2017-03-26 Thread Νίκος Βέργος
Τη Κυριακή, 26 Μαρτίου 2017 - 11:05:34 μ.μ. UTC+3, ο χρήστης Νίκος Βέργος 
έγραψε:
> Τη Κυριακή, 26 Μαρτίου 2017 - 10:56:07 μ.μ. UTC+3, ο χρήστης Chris Angelico 
> έγραψε:
> > On Mon, Mar 27, 2017 at 6:33 AM, Νίκος Βέργος  wrote:
> > > Since i'm incopetent as you suggest i'am show us your level of skills and 
> > > expertise and provide a solution, otherwise you are also what you claim 
> > > of me.
> > 
> > It's not his problem. An expert does not have to provide solutions to
> > prove his expertise, unless s/he is suffering from severe self-image
> > problems. Someone who's getting paid to host other people's web sites,
> > on the other hand, needs to solve the problems that come up.

■ **Problem to work on**:
Answer these questions about the mailing-list thread:
(a) On what day and at what time is the message beginning "Since i'm incopetent" dated?
(b) According to the reply, what does an expert not have to do?
(c) Who, according to the reply, needs to solve the problems that come up?

■ **Data extract**:
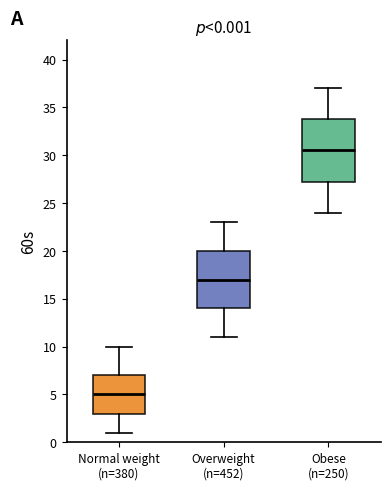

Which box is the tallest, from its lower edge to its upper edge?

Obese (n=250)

---

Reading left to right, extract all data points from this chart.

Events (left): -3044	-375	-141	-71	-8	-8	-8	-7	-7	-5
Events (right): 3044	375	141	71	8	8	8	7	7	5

■ **Output for this exercise**:
(a) Mon, Mar 27, 2017, at 6:33 AM.
(b) An expert does not have to provide solutions to prove his or her expertise, unless suffering from severe self-image problems.
(c) Someone who's getting paid to host other people's web sites.